About this task:
Using the entries below, copy out all lines where "assign" is found.

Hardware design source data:
——————

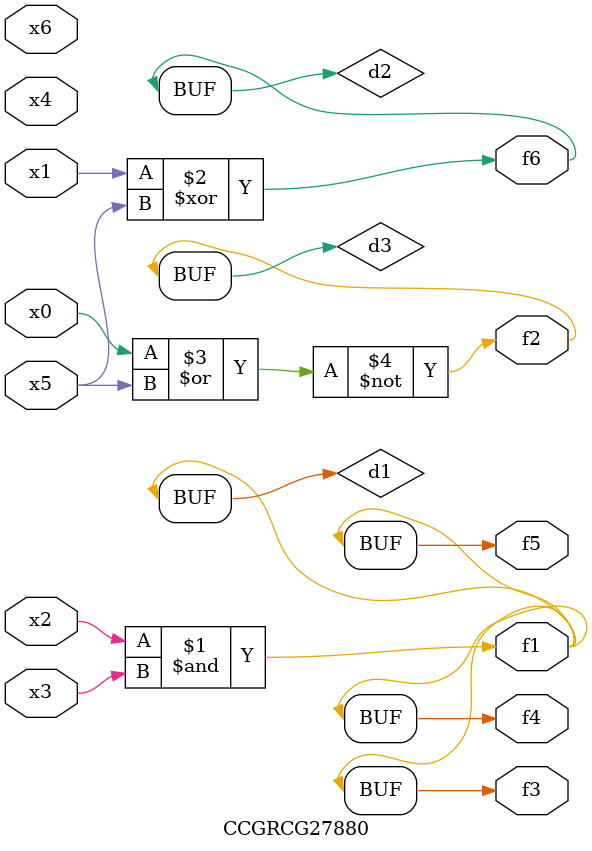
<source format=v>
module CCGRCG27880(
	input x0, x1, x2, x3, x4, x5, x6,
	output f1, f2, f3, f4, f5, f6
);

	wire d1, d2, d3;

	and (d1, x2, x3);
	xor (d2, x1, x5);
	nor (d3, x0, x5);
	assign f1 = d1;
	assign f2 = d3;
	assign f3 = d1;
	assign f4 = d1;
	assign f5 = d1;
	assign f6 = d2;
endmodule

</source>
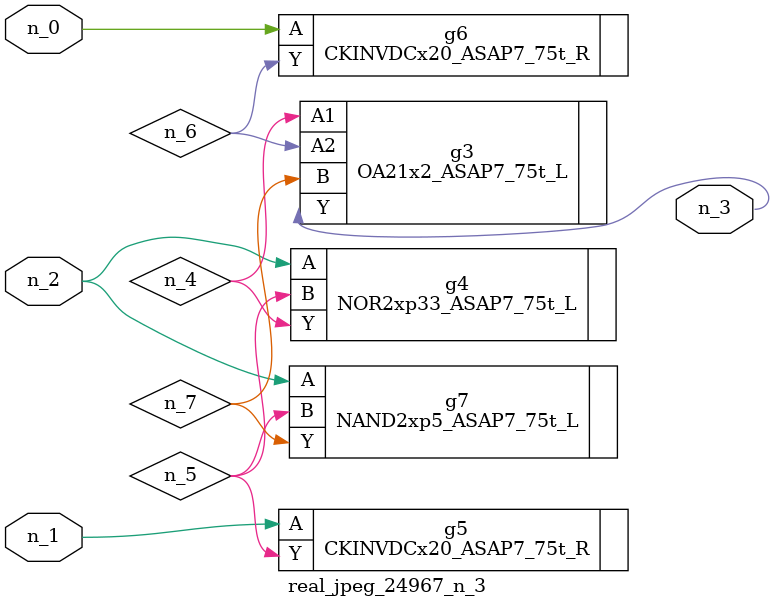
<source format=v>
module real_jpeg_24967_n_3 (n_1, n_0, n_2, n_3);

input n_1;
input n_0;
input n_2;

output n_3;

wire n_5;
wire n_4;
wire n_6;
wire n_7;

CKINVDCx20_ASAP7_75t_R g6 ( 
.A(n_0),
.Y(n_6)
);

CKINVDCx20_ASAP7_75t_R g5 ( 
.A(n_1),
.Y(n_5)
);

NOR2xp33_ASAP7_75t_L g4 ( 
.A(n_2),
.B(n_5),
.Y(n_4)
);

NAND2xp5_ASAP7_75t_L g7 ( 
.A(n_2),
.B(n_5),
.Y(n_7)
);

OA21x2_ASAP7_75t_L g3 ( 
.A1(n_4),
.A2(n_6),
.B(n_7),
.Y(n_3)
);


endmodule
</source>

——————

Solution below:
	assign f1 = d1;
	assign f2 = d3;
	assign f3 = d1;
	assign f4 = d1;
	assign f5 = d1;
	assign f6 = d2;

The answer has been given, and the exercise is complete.